= Global Monitoring Report (World Bank) =

The Global Monitoring Report was a joint World Bank and International Monetary Fund report that monitored how the world is doing in implementing the policies and actions for achieving the Millennium Development Goals (MDGs) and related development outcomes. Published annually since 2006, the report was discontinued in 2016.

== Poverty forecasts ==
The October 2015 report notes that just over 900 million people (12.8 percent of the world population) were living in extreme poverty (less than $1.90 a day) in 2012, compared with 987 million (14.2 percent of the world population) in 2011. It also projects that by 2015 less than 10% of the world's population will fall under the poverty line.

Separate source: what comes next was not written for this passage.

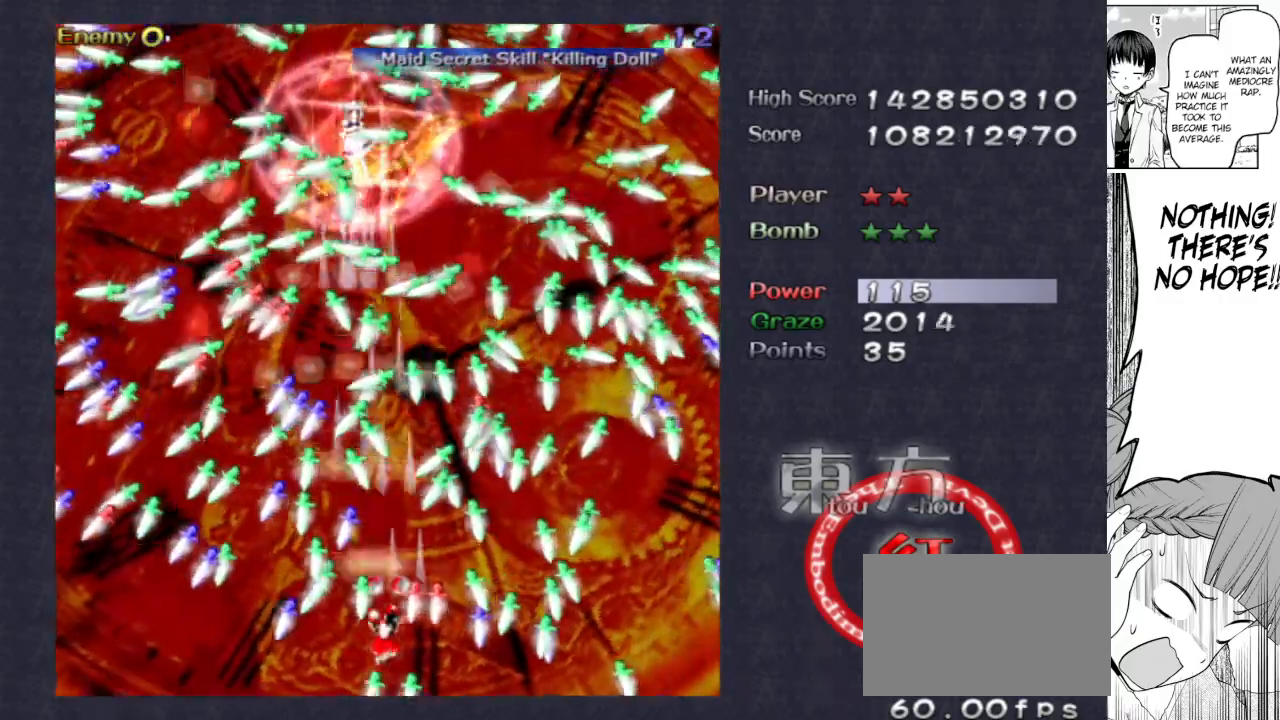
{"keys": ["down", "focus", "left", "shoot"], "events": [[33, "right", "up"], [450, "down", "down"], [500, "left", "down"]]}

The October 2015 report revised the official poverty line to $1.90 a day, from $1.25 previously.

The following tables show that Sub-Saharan Africa has the highest percentage of extreme poverty, with 42.6% of its population living below $1.90 a day. Poverty rates are projected to decline in this region through 2030, but remain at very high levels.

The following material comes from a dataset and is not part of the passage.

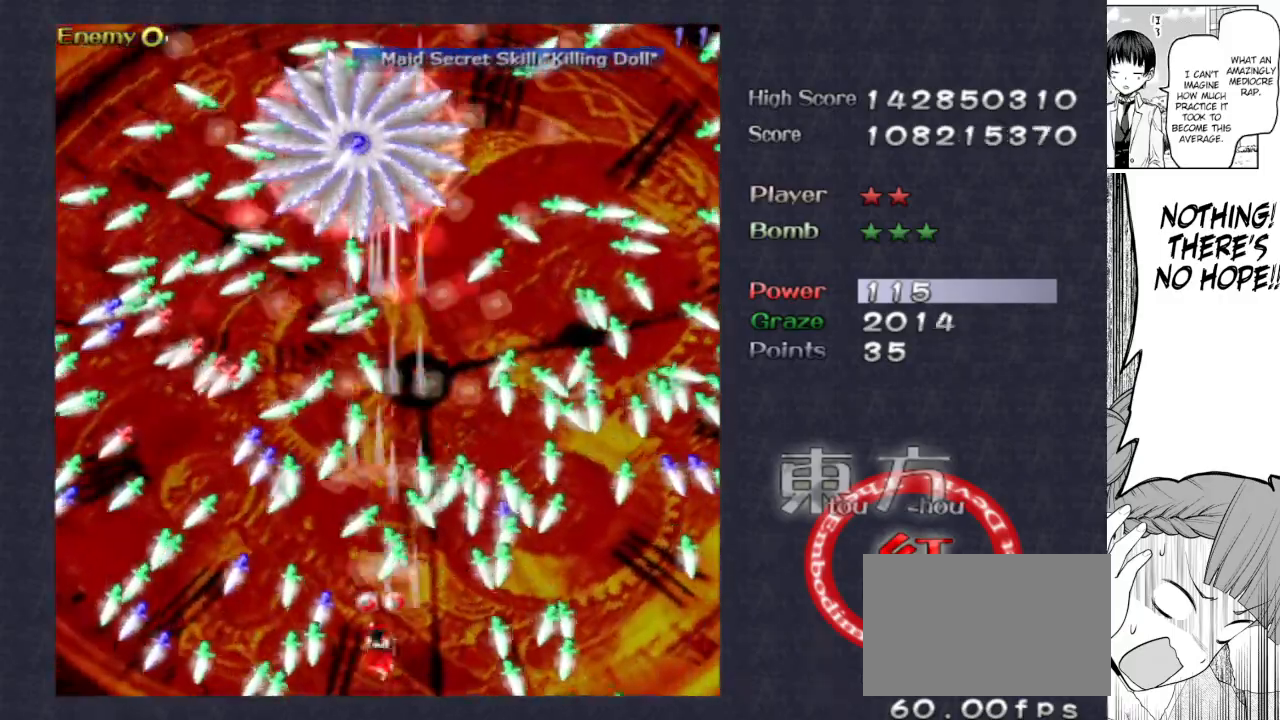
{"keys": ["focus", "shoot"], "events": [[83, "down", "up"], [83, "left", "up"], [183, "down", "down"], [283, "down", "up"]]}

Share of population below US$1.90 a day (2011 ppp)
| Region | 1990 | 1999 | 2011 | 2012 | 2015p |
|---|---|---|---|---|---|
| East Asia and Pacific | 60.6 | 37.5 | 8.5 | 7.2 | 4.1 |
| Eastern Europe and Central Asia | 1.9 | 7.8 | 2.4 | 2.1 | 1.7 |
| Latin America and the Caribbean | 17.8 | 13.9 | 5.9 | 5.6 | 5.6 |
| Middle East and North Africa | 6.0 | 4.2 | - | - | - |
| South Asia | 50.6 | 41.8 | 22.2 | 18.8 | 13.5 |
| Sub-Saharan Africa | 56.8 | 58.0 | 44.4 | 42.7 | 35.2 |
| Developing world | 44.4 | 34.3 | 16.5 | 14.9 | 11.9 |
| World | 37.1 | 29.1 | 14.1 | 12.7 | 9.6 |

Millions of people below US$1.90 a day (2011 ppp)
| Region | 1990 | 1999 | 2011 | 2012 | 2015p |
|---|---|---|---|---|---|
| East Asia and Pacific | 995.5 | 689.4 | 173.1 | 147.2 | 82.6 |
| Eastern Europe and Central Asia | 8.8 | 36.8 | 11.4 | 10.1 | 4.4 |
| Latin America and the Caribbean | 78.2 | 71.1 | 35.3 | 33.7 | 29.7 |
| Middle East and North Africa | 13.5 | 11.3 | - | - | - |
| South Asia | 574.6 | 568.0 | 361.7 | 309.2 | 231.3 |
| Sub-Saharan Africa | 287.6 | 374.6 | 393.6 | 388.8 | 347.1 |
| World | 1,958.6 | 1,751.5 | 983.3 | 896.7 | 702.1 |

The World Bank forecasts receive extensive media coverage.